The pressure at a point inside a static fluid is same in all directions because the the collisions of particles take place isotropically.
However, at the same time pressure increases with depth. So downward pressure must not be equal to upward pressure at that point.
This two statements are contradictory and I am really confused.
What is the problem in my understanding of the topic?
Suppose that we consider an element of fluid, density $\rho$, of sides $\delta x,\,\delta y$ and $\delta z$ as shown in the diagram below.
The arrows adjacent to pressure labels, $P_0$ and $P_0+\delta P$, indicate the directions of the forces on the element which have magnitudes, $P_0\,\delta x\,\delta y$ and $(P_0+\delta P)\,\delta x\,\delta y$ due to the pressure at $z$ and $z+\delta z$ respectively.
If the element is assumed to be in equilibrium the net force on it must be zero,
ie $P_0\,\delta x\,\delta y - (P_0+\delta P)\,\delta x\,\delta y-\delta x \,\delta y\,\delta z \,\rho\,g=0 \Rightarrow \dfrac {\delta P}{\delta z} = - \rho \,g$
and if $\delta z \to 0$ then $\dfrac {dP}{dz} = - \rho \,g$ which is called the hydrostatic equation.

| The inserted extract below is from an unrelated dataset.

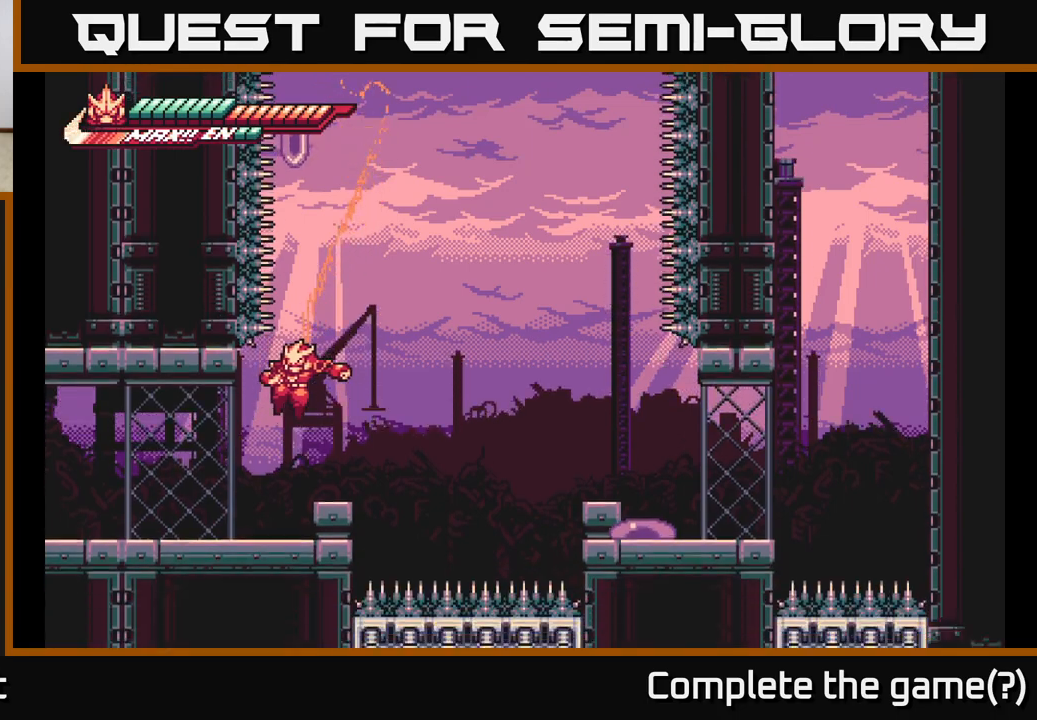
{"buttons": ["L2"], "left_stick": "left", "right_stick": "center", "events": [[50, "left_stick", "left"], [133, "L2", "down"]]}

I imagine that you were considering a point, which has no dimensions, in the fluid, where you could say that the pressure was $P_0$ and there was also a rate of change of pressure with respect to height, $z$.
The issue you are having is a problem of scale. You are completely correct that if you were to take a small “box” of the fluid from the bulk, the pressure exerted on the upper and lower portions of the fluid would not be equal, but only nearly equal. But in the limit that this fluid “box” becomes infinitesimally small, so too does the difference in the pressure between the upper and lower portions. In your case, you refer to a “point,” which has no dimensionality and therefore you are utterly incapable of discerning any pressure differential. Of course you are right that the pressure is isotropic when looking side to side, as the gravity experienced should be the same. Interestingly, if you zoom in to a molecular scale you will run into the interesting question of whether it even makes sense to talk about pressure anymore, as the interactions now appear much more local and you can only talk about an average pressure. Just a bit of food for thought.

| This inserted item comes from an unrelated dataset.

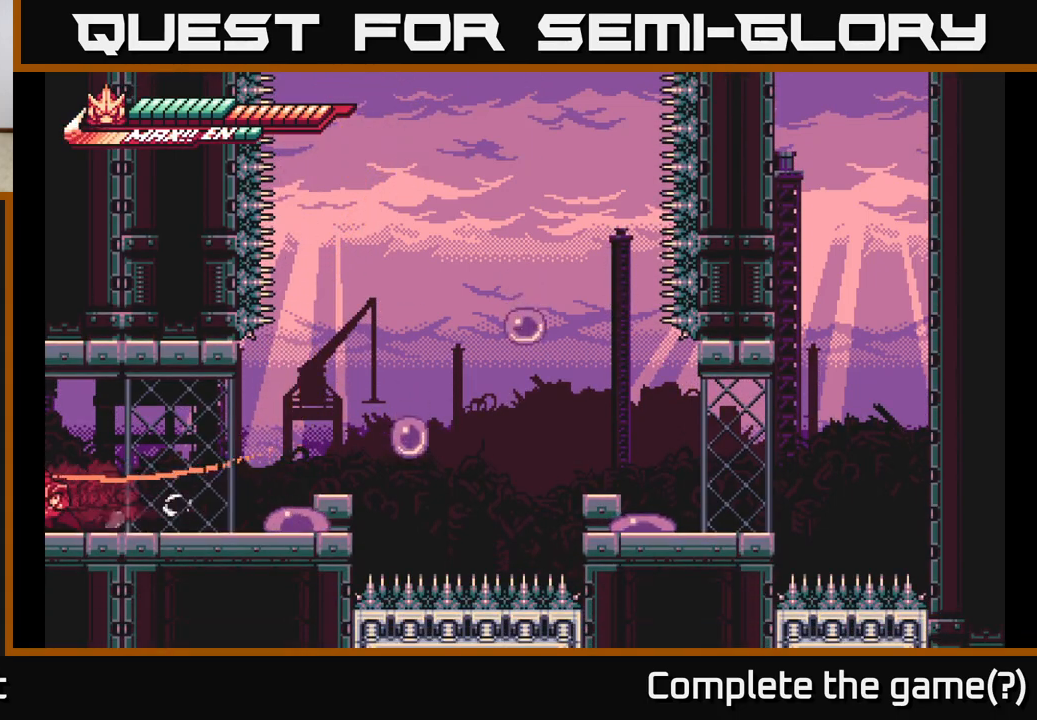
{"buttons": ["L2"], "left_stick": "left", "right_stick": "center", "events": []}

I also think that the point made in an earlier comment is important to reiterate. Pressure is a scalar, nor a vector. This means that pressure depends on the magnitude of the force exerted on some unit area, not what direction you are measuring that force from. More technically, you would have to specify axes and define the stress tensor if you wished to do a more rigorous analysis of some directionally dependent phenomena. But in your case it is perfect consistent to define the pressure at any given point in space and be done with it.